▶ **Selected extract**:
_____
This weekend on Technicolor Island (and adjacent burrough)
It was a week of open studios in New York, starting with ISCP and rolling over to LMCC. I wasn't that attentive at ISCP, I must admit, other than a video that D joked that I just liked because it looked like the fabulous Narcissister video I'll be screening at the next Dirty Looks, I wasn't taken to too much of what I saw, but there was very little moving image-based work . After a mull around the studios, I headed over to my pal Mark Golamco's studio to drink some beers and watch Vaginal Davis' Fertile La Toya Jackson "Akshunist Video Magazine." Which left the two of us in tears - to say the least. I will be including her Barbi Twins skit in the next DL also, though it pains me to leave out the wonderful opening sequence in which Vag plays a t.v. host, over-emphasizing every line, every feminine gesture, with a painfully wide white smile. Then Mark gave me this fab striped Diane Von Furstenberg jumpsuit that he's had for years and I felt very lucky, indeed, to have such good friends.
_____
▶ **Task goal**:
According to the open studios post, what did Mark Golamco give the writer? The material after this point comes from a separate source.

Dataset records:
_____
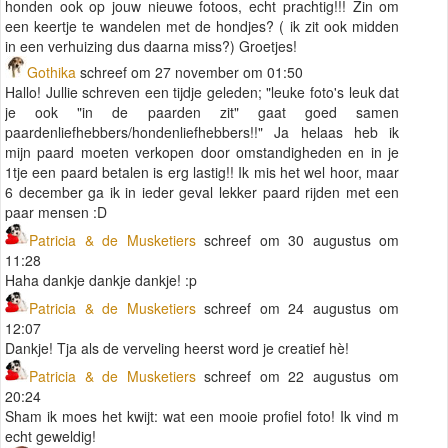
honden ook op jouw nieuwe fotoos, echt prachtig!!! Zin om
een keertje te wandelen met de hondjes? ( ik zit ook midden
in een verhuizing dus daarna miss?) Groetjes!
Gothika
schreef om 27 november om 01:50
Hallo! Jullie schreven een tijdje geleden; "leuke foto's leuk dat
je ook "in de paarden zit" gaat goed samen
paardenliefhebbers/hondenliefhebbers!!" Ja helaas heb ik
mijn paard moeten verkopen door omstandigheden en in je
1tje een paard betalen is erg lastig!! Ik mis het wel hoor, maar
6 december ga ik in ieder geval lekker paard rijden met een
paar mensen :D
Patricia & de Musketiers
schreef om 30 augustus om
11:28
Haha dankje dankje dankje! :p
Patricia & de Musketiers
schreef om 24 augustus om
12:07
Dankje! Tja als de verveling heerst word je creatief hè!
Patricia & de Musketiers
schreef om 22 augustus om
20:24
Sham ik moes het kwijt: wat een mooie profiel foto! Ik vind m
echt geweldig!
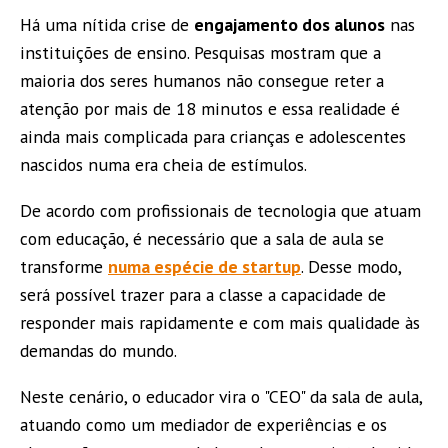
Há uma nítida crise de
engajamento dos alunos
nas
instituições de ensino. Pesquisas mostram que a
maioria dos seres humanos não consegue reter a
atenção por mais de 18 minutos e essa realidade é
ainda mais complicada para crianças e adolescentes
nascidos numa era cheia de estímulos.
De acordo com profissionais de tecnologia que atuam
com educação, é necessário que a sala de aula se
transforme
numa espécie de startup
. Desse modo,
será possível trazer para a classe a capacidade de
responder mais rapidamente
e com mais qualidade às
demandas do mundo.
Neste cenário, o educador vira o "CEO" da sala de aula,
atuando como um mediador de experiências e os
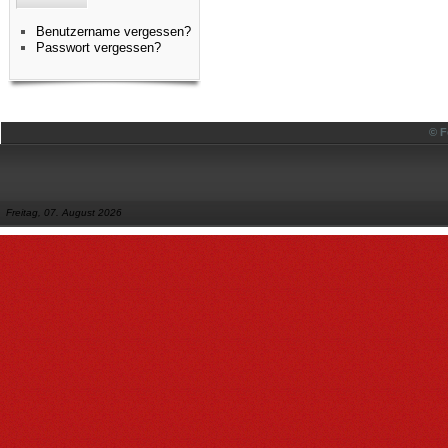
Benutzername vergessen?
Passwort vergessen?
© F
Freitag, 07. August 2026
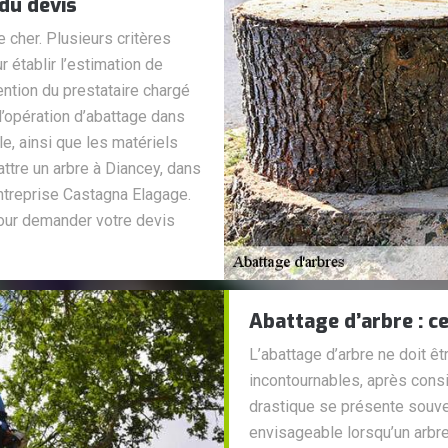
 du devis
e cher. Plusieurs critères
 établir l’estimation de
ention du prestataire chargé
l’opération d’abattage dans
le, ainsi que les matériels
ttre un arbre à Diancey, dans
’entreprise Castagna Elagage.
pour demander votre devis
Abattage d’arbre : c
L’abattage d’arbre ne doit êt
incontournables, après consi
drastique se présente souve
envisageable lorsqu’un arbr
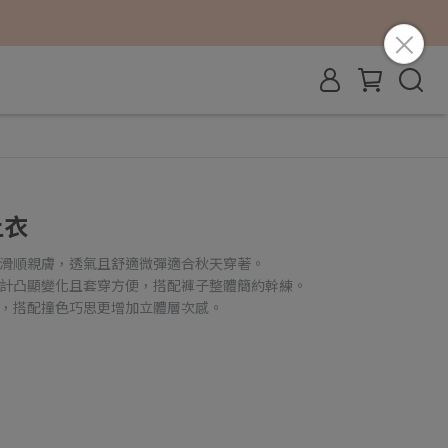
上衣
感滑順親膚，透氣且舒適微彈適合秋天穿著。
設計凸顯變化且套穿方便，搭配褲子整體簡約幹練。
藝，搭配撞色巧思更增加立體層次感。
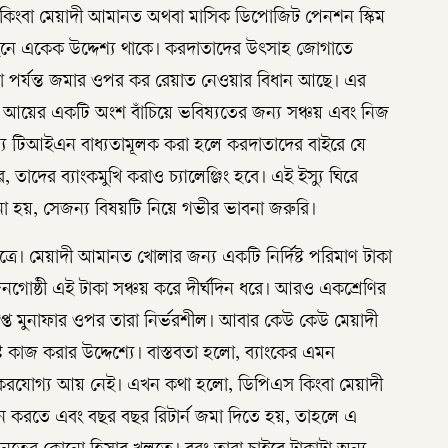
 কিংবা মেয়াদী আমানত অথবা মাসিক ডিপোজিট পেনশন স্কিম
ে একেক উদ্দেশ্য থাকে। করদাতাদের উৎসাহ জোগাতে
া পর্যন্ত জমার ওপর কর রেয়াত নেওয়ার বিধান আছে। এর
আয়ের একটি অংশ বাঁচিয়ে ভবিষ্যতের জন্য সঞ্চয় এবং নিজ
 জন্য টিআইএন বাধ্যতামূলক করা হলে করদাতাদের বাইরে যে
 তাদের ব্যাংকমুখি করাও চ্যালেঞ্জিং হবে। এই ইস্যু ঘিরে
া হয়, সেজন্য বিষয়টি নিয়ে গভীর ভাবনা জরুরি।
্রে। মেয়াদী আমানত খোলার জন্য একটি নির্দিষ্ট পরিমাণ টাকা
নগোষ্ঠী এই টাকা সঞ্চয় করে দীর্ঘদিন ধরে। আরও একশ্রেণির
াপ্ত মুনাফার ওপর তারা নির্ভরশীল। আবার কেউ কেউ মেয়াদী
ট কাজ করার উদ্দেশ্যে। বাস্তবতা হলো, ব্যাংকের এমন
করযোগ্য আয় নেই। এখন কথা হলো, ডিপিএস কিংবা মেয়াদী
রতে এবং বছর বছর রিটার্ন জমা দিতে হয়, তাহলে এ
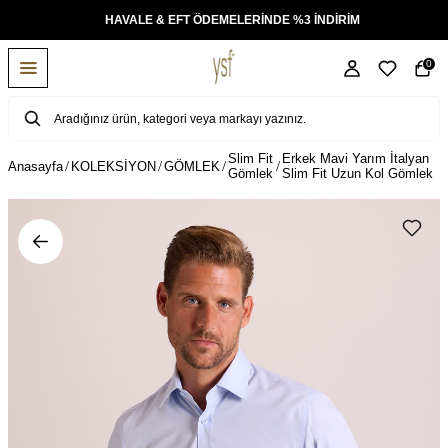
KSİT
HAVALE & EFT ÖDEMELERİNDE %3 İNDİRİM
0
Slim Fit
Erkek Mavi Yarım İtalyan
Anasayfa
KOLEKSİYON
GÖMLEK
Gömlek
Slim Fit Uzun Kol Gömlek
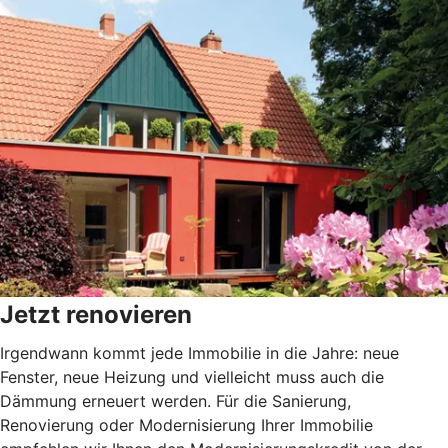
Jetzt renovieren
Irgendwann kommt jede Immobilie in die Jahre: neue
Fenster, neue Heizung und vielleicht muss auch die
Dämmung erneuert werden. Für die Sanierung,
Renovierung oder Modernisierung Ihrer Immobilie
_____
▶ **Reply to the exercise**:
A striped Diane Von Furstenberg jumpsuit.